It's that time of year again.
The dreaded "fall back" day is coming to clocks across the nation. Daylight saving time ends at 2 a.m. on Sunday, Nov. 4. So, don't forget to change those clocks before bedtime Saturday or you'll be really early for church!
The result: sunset will be more of an afternoon thing than evening an evening thing for a while. Well, until It begins again on March 10, 2013, when we spring forward once again. Until then, the upshot is your 7 a.m. commute to work will have light again.
Daylight saving time ... remember, you’ll “fall back” and set your clocks back one hour. Many electronic devices automatically adjust when daylight saving time begins or ends.
The end of daylight saving time provides a great reminder to check your batteries in your clocks, smoke detectors and carbon monoxide detectors.

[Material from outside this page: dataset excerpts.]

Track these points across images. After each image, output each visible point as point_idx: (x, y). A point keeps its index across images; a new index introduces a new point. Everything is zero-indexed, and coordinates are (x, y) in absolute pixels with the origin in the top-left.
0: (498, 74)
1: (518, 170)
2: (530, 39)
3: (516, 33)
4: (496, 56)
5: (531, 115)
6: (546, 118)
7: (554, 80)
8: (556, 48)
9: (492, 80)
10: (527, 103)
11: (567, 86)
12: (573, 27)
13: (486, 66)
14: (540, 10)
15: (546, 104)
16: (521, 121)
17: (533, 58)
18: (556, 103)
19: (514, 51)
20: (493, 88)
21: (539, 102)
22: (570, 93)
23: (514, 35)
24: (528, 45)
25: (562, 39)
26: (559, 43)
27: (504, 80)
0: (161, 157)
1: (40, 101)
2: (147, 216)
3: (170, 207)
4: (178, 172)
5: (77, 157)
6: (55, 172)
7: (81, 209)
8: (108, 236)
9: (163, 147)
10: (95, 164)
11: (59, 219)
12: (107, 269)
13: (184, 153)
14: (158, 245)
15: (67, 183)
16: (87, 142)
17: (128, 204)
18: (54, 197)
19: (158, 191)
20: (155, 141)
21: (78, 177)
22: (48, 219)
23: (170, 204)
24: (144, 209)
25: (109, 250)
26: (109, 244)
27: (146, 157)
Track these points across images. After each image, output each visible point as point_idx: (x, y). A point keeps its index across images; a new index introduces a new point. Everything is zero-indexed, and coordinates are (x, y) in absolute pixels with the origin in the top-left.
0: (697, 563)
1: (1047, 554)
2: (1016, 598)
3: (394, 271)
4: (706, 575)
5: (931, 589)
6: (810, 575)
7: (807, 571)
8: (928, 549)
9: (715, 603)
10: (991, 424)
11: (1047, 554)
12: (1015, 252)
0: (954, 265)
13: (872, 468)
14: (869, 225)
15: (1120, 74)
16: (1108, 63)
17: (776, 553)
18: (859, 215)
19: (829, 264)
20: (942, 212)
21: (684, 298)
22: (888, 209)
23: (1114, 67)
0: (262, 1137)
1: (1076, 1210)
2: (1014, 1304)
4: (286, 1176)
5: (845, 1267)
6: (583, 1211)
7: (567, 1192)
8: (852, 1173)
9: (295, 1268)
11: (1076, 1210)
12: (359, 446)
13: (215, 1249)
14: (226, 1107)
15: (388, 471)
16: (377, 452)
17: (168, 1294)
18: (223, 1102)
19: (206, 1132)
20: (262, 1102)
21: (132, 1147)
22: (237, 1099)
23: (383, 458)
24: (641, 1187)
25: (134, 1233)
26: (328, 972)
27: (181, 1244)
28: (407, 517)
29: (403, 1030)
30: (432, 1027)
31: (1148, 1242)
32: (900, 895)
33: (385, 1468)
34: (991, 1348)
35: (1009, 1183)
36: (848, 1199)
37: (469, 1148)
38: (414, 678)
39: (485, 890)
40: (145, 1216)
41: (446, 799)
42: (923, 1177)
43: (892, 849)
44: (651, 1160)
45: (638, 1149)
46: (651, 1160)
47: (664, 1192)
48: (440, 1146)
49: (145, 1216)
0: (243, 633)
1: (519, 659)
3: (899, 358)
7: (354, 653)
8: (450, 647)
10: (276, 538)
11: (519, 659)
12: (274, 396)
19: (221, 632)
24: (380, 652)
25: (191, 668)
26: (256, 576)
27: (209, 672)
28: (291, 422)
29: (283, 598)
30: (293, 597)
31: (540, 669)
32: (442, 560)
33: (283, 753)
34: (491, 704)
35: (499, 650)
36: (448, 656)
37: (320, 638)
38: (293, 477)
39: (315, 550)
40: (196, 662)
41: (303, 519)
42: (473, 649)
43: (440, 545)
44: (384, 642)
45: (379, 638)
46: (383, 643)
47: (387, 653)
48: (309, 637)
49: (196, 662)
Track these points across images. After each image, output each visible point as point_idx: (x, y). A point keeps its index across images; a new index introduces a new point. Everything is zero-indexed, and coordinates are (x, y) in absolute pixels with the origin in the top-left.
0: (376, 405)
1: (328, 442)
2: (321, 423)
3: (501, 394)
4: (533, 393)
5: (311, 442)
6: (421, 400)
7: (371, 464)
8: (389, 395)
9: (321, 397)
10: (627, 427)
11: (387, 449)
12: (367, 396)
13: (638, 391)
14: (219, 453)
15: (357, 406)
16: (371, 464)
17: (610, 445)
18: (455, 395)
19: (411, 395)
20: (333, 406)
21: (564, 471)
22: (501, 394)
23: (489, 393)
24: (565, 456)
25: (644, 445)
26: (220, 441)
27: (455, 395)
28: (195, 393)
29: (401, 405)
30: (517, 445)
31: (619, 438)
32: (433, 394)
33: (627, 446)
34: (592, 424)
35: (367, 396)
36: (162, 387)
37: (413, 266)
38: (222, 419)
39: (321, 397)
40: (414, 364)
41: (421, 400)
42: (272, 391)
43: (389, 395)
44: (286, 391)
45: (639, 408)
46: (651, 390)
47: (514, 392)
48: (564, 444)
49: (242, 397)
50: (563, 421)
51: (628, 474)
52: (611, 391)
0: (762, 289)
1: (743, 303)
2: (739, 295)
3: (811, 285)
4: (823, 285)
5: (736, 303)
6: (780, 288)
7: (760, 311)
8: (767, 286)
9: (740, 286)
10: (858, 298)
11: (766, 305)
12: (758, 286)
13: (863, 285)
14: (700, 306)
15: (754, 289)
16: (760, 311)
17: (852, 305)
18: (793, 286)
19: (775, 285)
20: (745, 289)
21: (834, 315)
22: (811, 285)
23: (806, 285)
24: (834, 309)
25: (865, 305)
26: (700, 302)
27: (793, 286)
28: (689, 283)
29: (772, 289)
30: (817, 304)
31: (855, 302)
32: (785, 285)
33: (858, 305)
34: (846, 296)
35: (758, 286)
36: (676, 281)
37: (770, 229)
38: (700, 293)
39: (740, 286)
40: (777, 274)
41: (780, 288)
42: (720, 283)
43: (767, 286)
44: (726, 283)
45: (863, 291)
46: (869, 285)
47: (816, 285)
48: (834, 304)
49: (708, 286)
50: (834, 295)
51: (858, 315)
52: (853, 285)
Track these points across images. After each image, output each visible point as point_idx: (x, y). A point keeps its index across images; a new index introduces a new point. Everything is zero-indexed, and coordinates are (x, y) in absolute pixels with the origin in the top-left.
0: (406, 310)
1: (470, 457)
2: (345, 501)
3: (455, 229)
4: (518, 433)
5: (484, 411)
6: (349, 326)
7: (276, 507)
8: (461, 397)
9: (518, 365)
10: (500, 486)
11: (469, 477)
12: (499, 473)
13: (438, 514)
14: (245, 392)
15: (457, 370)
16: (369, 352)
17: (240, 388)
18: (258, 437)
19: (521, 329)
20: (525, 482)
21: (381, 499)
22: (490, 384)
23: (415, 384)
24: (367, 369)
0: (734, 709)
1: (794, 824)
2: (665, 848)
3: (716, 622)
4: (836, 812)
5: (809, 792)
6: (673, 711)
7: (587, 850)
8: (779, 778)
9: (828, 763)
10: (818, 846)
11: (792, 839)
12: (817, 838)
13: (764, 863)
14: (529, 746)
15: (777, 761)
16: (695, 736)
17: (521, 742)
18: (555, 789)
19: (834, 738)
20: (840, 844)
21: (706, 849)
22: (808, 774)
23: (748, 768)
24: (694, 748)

Arizona, Puerto Rico, Hawaii, U.S. Virgin Islands and American Samoa do not observe Daylight Savings Time. Weird.
Around the world, about 75 countries and territories have at least one location that observes Daylight Saving Time, according to TimeandDate.com. On the other hand, 164 don't observe the time change at all.
A Brief History:
Benjamin Franklin has been credited with the idea of Daylight Saving Time, but Britain and Germany began using the concept in World War I to conserve energy, the Washington Post observes. The U.S. used Daylight Saving Time for a brief time during the war, but it didn't become widely accepted in the States until after the second World War.
In 1966, the Uniform Time Act outlined that clocks should be set forward on the last Sunday in April and set back the last Sunday in October.
That law was amended in 1986 to start daylight saving time on the first Sunday in April, though the new system wasn't implemented until 1987. The end date was not changed, however, and remained the last Sunday in October until 2006.
Today, Daylight Saving Time begins on the second Sunday in March and ends on the first Sunday in November. The time change will precede the first day of spring and the vernal equinox, which is set to take place at 1:14 a.m. EDT on Tuesday, March 20.